## Your goal
Take the lines of the data below from the very first through the line containing "Document page, 1241x1754 pixels." and output them exactly, pictures excluded.

***

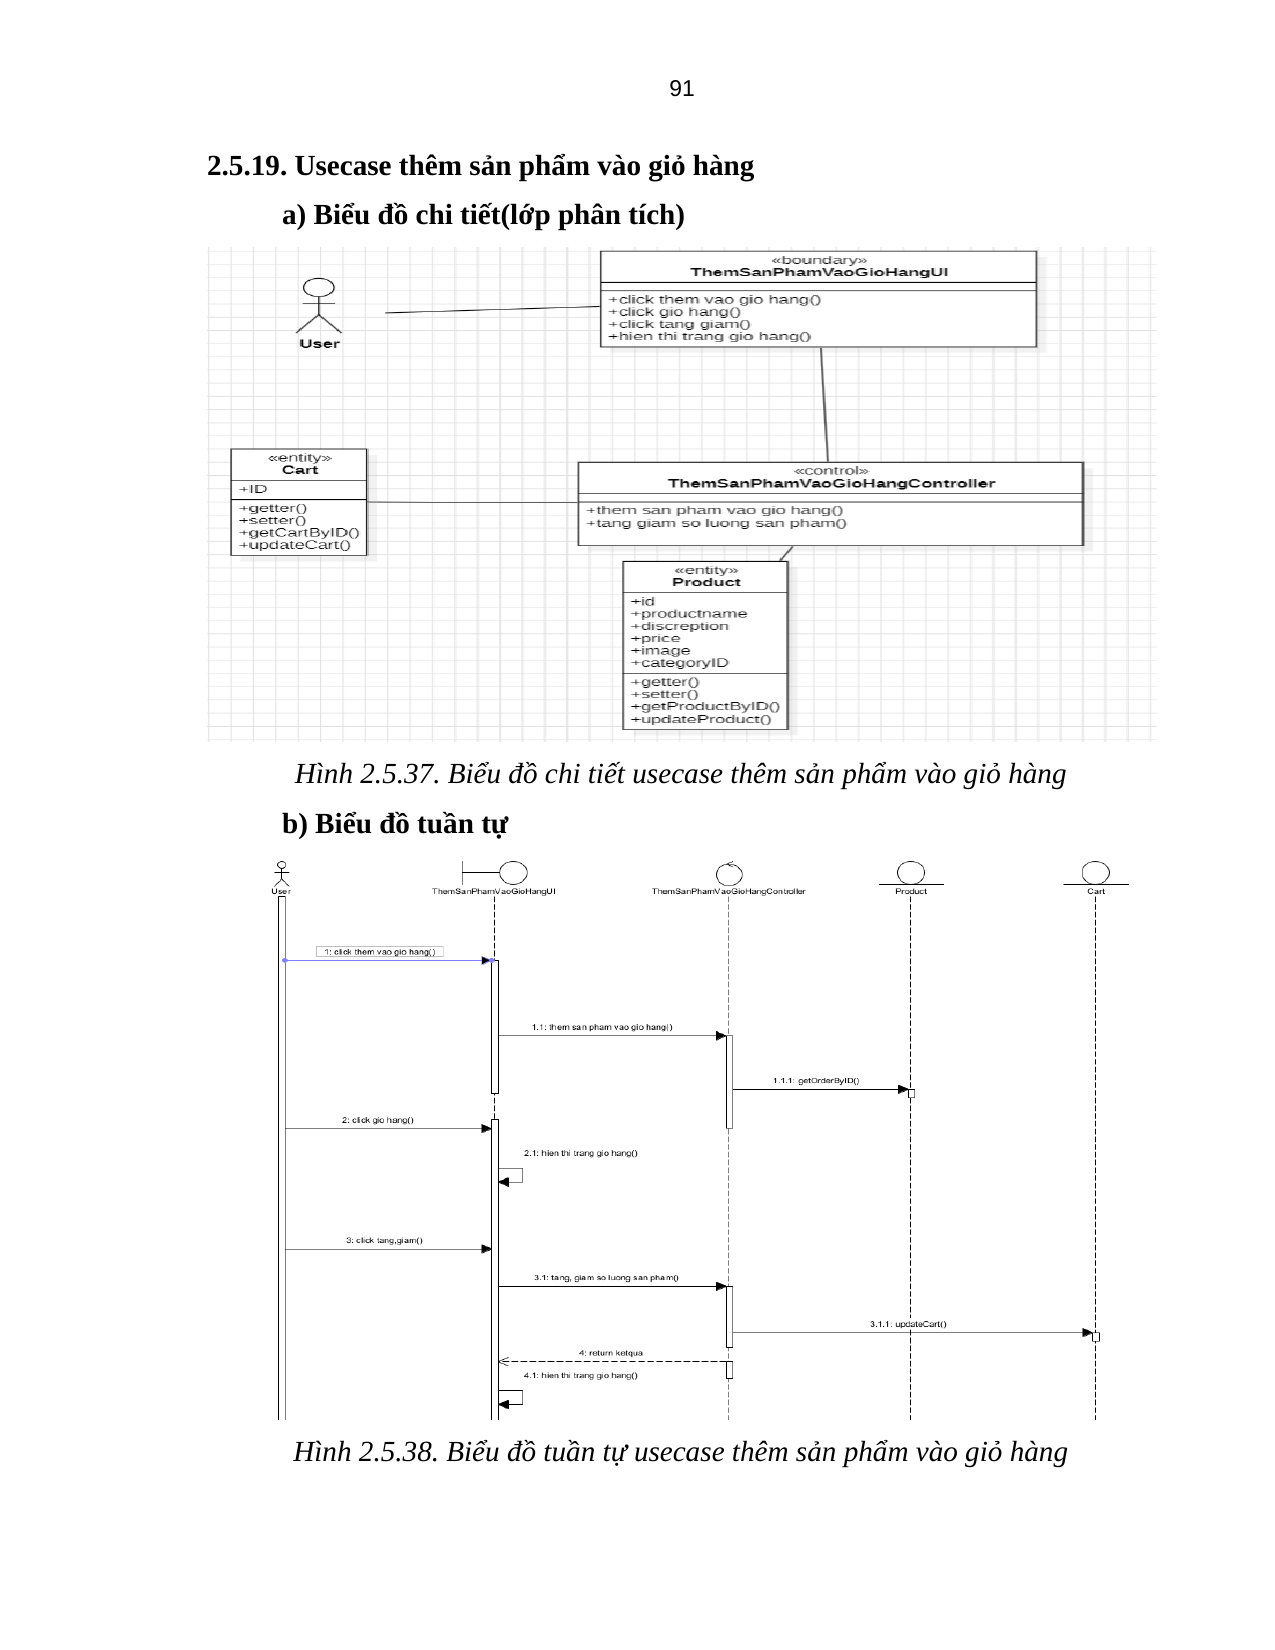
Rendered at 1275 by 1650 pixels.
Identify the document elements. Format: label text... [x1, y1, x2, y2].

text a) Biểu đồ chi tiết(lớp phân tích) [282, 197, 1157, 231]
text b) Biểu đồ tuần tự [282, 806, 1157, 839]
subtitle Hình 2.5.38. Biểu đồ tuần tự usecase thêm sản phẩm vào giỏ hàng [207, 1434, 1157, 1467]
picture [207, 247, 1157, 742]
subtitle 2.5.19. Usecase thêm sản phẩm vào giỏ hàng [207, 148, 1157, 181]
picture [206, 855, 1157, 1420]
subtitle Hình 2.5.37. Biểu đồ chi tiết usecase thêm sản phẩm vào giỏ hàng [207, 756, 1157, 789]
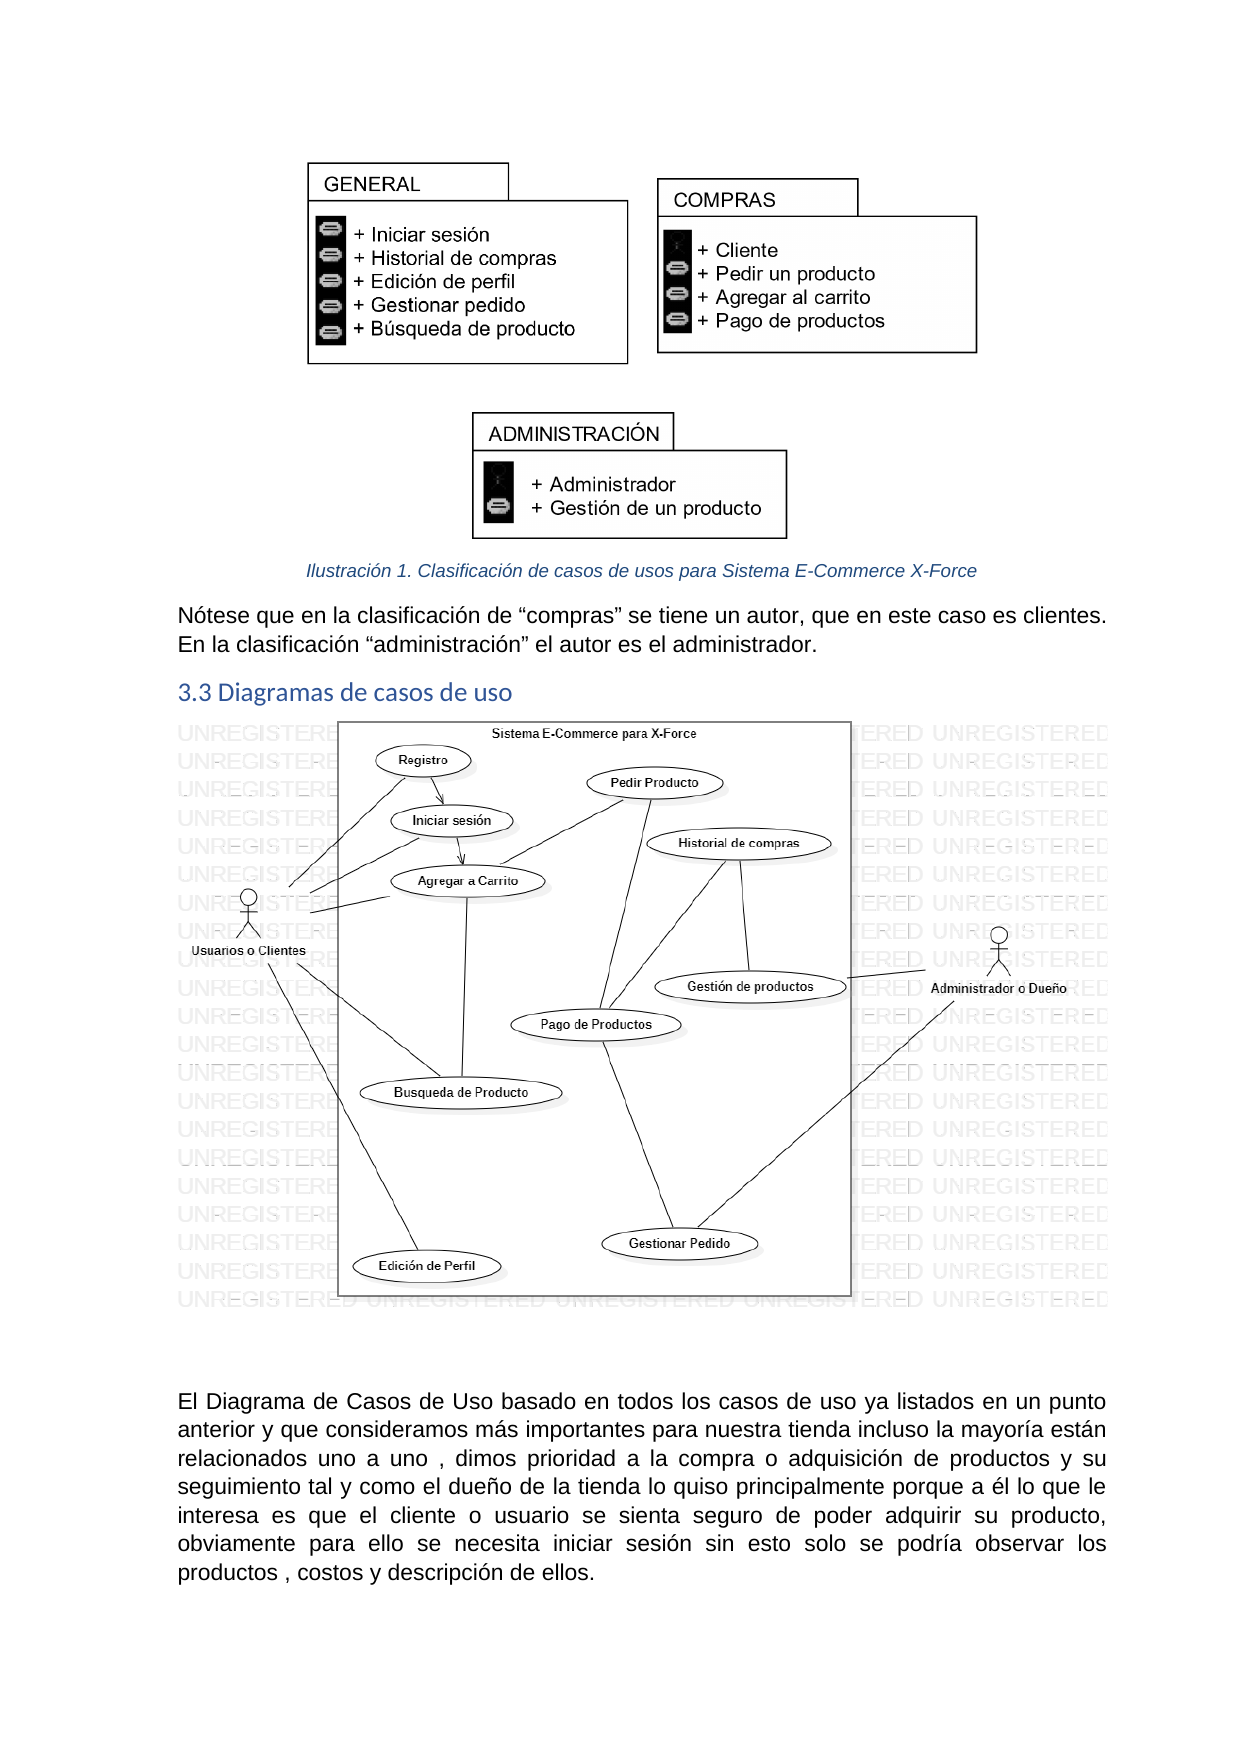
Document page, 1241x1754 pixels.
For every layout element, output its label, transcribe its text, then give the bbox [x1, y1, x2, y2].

***

## Reply
Rendered at 1275 by 1650 pixels.
Identify the document elements. Format: label text... [x1, y1, x2, y2].

text a) Biểu đồ chi tiết(lớp phân tích) [282, 197, 1157, 231]
text b) Biểu đồ tuần tự [282, 806, 1157, 839]
subtitle Hình 2.5.38. Biểu đồ tuần tự usecase thêm sản phẩm vào giỏ hàng [207, 1434, 1157, 1467]
picture [207, 247, 1157, 742]
subtitle 2.5.19. Usecase thêm sản phẩm vào giỏ hàng [207, 148, 1157, 181]
picture [206, 855, 1157, 1420]
subtitle Hình 2.5.37. Biểu đồ chi tiết usecase thêm sản phẩm vào giỏ hàng [207, 756, 1157, 789]
Document page, 1241x1754 pixels.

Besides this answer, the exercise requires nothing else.